Based on these regulatory provisions, the Court of Bologna held that the applicant was entitled to work under a remote working regime in view of her “fragile” status, attributable to her own disability and also to the fact that she was caring for a daughter with a serious disability. These conditions, according to the court, are sufficient to justify the presumption of a prima facie case.

In relation, on the other hand, to the risk of imminent and irreparable detriment by reason of delay, the trial judge ruled that both the worker and her daughter are “seriously exposed to the risk of contagion, even a serious form thereof, and the health emergency is still underway. The risk is well-founded that if the applicant were to work in the normal way, leaving home to get to work, this could expose her – during the period preceding a ruling on the merits – to the risk of imminent and irreparable detriment to her health and that of her daughter living at home”.

On this basis, the Court of Bologna allowed the worker’s application and ordered the company to permit her to carry out her job duties under the remote working regime, acknowledging that remote working was compatible with the specific nature of her job duties, in view of the fact that the applicant had previously used the telephone and computer in the ordinary course of those duties.

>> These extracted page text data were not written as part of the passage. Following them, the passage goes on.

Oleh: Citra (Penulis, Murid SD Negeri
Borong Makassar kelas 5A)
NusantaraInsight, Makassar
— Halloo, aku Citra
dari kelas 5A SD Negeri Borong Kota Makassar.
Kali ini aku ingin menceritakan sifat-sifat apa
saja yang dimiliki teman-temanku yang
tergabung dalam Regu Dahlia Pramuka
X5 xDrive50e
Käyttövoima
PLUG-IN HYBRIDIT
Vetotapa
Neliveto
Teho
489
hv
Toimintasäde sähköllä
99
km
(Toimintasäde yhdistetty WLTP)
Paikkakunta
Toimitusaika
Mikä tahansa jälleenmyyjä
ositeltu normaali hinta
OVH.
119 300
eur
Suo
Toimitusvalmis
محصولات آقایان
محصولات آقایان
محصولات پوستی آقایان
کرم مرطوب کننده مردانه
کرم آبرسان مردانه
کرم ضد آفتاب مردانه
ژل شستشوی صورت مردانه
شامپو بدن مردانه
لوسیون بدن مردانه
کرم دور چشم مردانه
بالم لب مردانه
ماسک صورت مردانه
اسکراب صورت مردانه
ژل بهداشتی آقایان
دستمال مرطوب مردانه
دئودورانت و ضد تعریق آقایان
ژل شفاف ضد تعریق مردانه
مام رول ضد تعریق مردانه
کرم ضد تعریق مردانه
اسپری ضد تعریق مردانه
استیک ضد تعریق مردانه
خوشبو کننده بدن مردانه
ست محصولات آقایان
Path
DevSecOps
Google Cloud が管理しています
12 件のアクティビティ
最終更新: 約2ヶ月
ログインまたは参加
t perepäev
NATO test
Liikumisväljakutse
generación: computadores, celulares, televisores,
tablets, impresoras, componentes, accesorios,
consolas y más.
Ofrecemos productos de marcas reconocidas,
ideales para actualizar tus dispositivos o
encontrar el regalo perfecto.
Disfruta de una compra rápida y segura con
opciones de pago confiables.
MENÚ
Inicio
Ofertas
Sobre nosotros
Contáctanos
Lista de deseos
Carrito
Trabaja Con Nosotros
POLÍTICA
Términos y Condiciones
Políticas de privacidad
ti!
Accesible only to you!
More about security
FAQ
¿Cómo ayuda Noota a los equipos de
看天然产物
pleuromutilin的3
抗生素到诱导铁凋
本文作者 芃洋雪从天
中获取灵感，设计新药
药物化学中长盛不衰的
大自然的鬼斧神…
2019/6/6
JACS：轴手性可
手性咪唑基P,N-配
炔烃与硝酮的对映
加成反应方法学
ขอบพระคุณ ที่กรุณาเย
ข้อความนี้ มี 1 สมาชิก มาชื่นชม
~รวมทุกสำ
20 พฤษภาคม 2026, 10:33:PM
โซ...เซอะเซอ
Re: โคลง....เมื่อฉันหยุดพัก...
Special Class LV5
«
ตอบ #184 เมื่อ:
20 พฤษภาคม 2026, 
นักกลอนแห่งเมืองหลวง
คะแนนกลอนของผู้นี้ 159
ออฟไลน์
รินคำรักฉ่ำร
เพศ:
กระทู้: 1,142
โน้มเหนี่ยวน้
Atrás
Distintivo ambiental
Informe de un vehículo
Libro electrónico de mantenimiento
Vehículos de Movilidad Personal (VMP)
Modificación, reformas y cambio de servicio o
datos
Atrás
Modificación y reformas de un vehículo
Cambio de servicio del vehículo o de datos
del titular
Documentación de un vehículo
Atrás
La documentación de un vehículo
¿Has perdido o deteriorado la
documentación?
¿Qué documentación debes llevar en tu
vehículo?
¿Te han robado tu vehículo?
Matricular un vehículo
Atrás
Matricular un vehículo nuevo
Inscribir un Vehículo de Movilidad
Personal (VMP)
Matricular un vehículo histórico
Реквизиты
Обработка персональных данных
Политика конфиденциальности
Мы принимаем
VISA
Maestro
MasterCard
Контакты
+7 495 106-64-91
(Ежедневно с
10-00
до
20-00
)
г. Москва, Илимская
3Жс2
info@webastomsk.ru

Case law precedent of the Court of Grosseto

The Court of Grosseto also ruled on the issue of remote working during COVID-19 by the order of 23 April 2020. According to the Court, the multiple emergency provisions enacted in order to prevent the pandemic’s spread considered it a priority to be able to access the remote working regime, governed in general terms by Law 81/2017.

Accordingly, if the employer is objectively able to offer a remote working regime to his employees, he is obliged not to require (disabled) employees to use their holiday leave, as occurred in this case. The requirement to use one’s holiday leave, according to the Court, “cannot be indiscriminate, unjustified or penalising, particularly where priority entitlements exist for reasons of health“.

Note, for the sake of completeness, that the increasing prominence of remote working in the context of the present pandemic was recently confirmed by the Italian “Relaunch” Decree. More specifically, this Decree entitled parents with children under 14 years of age to avail of the remote working regime provided that their job duties are compatible with such regime, until the end of the state of emergency and, in any case, no later than 31 December 2020. This is on condition that no other parent in the household is receiving income support due to suspension or termination of work, or that there is no non-working parent in the household.